Sept. 7, 1923 – Feb. 22, 2018
Carel Jan van Oss joined the Dutch Resistance in World War II quite by chance. He only intended to help some girls he knew by making fake identity cards for them.
“I was about 18, just out of school. It was a matter of some of our classmates being in some difficulties. We were fairly adept in meticulous drawing from our school days, so we offered to do it and see what came of it,” he told The Buffalo News in 1994. “Quickly acquaintances in the Resistance heard about this and thought this is precisely what they needed, so they put me to work.”
As the Germans became better at detecting the forgeries, Mr. van Oss and his associates became more adept at concealing them. They developed methods of transferring photographs, recreating official stamps and using acetone to dissolve markings. At one point, he was arrested and imprisoned for three months.
“We did not consider this unlawful, being directed against the German occupation,” he said in a video interview for the Holocaust Resource Center of Buffalo. “Although it might be dangerous, you didn’t consider yourself a criminal.”
He estimated that he created about 900 identity cards for Dutch Jews, which helped them to escape to Switzerland. He also forged documents for scores of Allied pilots who had been shot down by the Germans.
His career as a forger ended with the war, and Mr. van Oss went on to become an eminent microbiologist and professor at the University at Buffalo. He died Feb. 22 after a brief illness. He was 94.
After the war, Mr. van Oss accepted a commission with the British Royal Air Force as an intelligence officer, screening recruits as the Dutch Air Force was being rebuilt. He then went to France, where he first studied law, then earned a doctorate in physical biochemistry with honors from the Sorbonne in Paris in 1955.
He pursued post-doctoral studies in laboratories at the University of Utrecht in the Netherlands and at the Sorbonne, then served for five years as director of the Laboratory of Physical Biochemistry at the French National Veterinary College of Maison-Alfort in Paris.
In 1963, he came to the United States to become assistant director of the Department of Microbiology and Immunology at Montefiore Hospital and Medical Center in New York City. Two years later, he was named director of Serum, Plasma and Immunochemistry at the Milwaukee, Wis., Blood Center and was an adjunct associate biology professor at Marquette University.
Mr. van Oss came to Buffalo in 1968 as an associate professor of microbiology and head of the Immunochemistry Laboratory at UB, becoming a full professor in 1972.
In 1980, he was appointed an adjunct professor in the Department of Chemical Engineering at UB and in 1995 he also became an adjunct professor in UB’s Geology Department.
He was a member of the Ernest Witebsky Center for Immunology at UB and held visiting positions at the Central Laboratory of the Netherlands Red Cross Blood Transfusion Service at Amsterdam and at the University of Bristol in England.
He was editor of three scientific journals, two of which he founded, and editor of four academic journal series in book form. Fluent in Dutch, French, English and German, with a working knowledge of Latin and Greek, he was author, co-author or editor of 11 scientific books in three languages and published more than 360 scientific papers and chapters.

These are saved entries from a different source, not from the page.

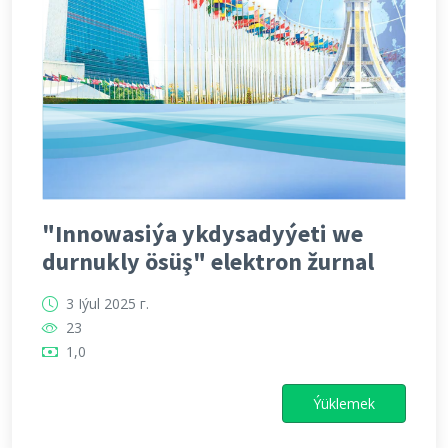
"Innowasiýa ykdysadyýeti we
durnukly ösüş" elektron žurnal
3 Iýul 2025 г.
23
1,0
Ýüklemek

Awarded 14 grants as a researcher, he was world-renowned as an expert in negative van der Waals forces, the repulsion of molecules from each other in gases and liquids. A contributor to a method for calculating surface tension, an equation was named after him. He held four U.S. and French patents and was active as an author, professor and researcher until he was 89.
Mr. van Oss became a U.S. citizen in 1969 and the following year was appointed honorary consul of the Netherlands in Western New York, a post he held until 1990. He was a member of the board of directors of the International Institute of Buffalo.
In 1983, he was awarded the Netherlands Commemorative Resistance Cross for his actions during World War II. Queen Beatrix also awarded him a knighthood in the Order of Orange-Nassau.
He was honored with the Righteous Among the Nations Humanitarian Award in 1994 from the Buffalo Chapter of the American Jewish Committee.
A Williamsville resident, he enjoyed boating, cross-country skiing, snowshoeing and cycling. A prolific reader and book collector, he had a library of more than 5,000 volumes.
Survivors include his wife of 67 years, the former Rosine G. Ambard; a son, James; two daughters, Anne Roach and Vivian Gentil; and seven grandchildren.
A memorial service will be held at 11 a.m. Saturday in Amigone Funeral Home, 1132 Delaware Ave.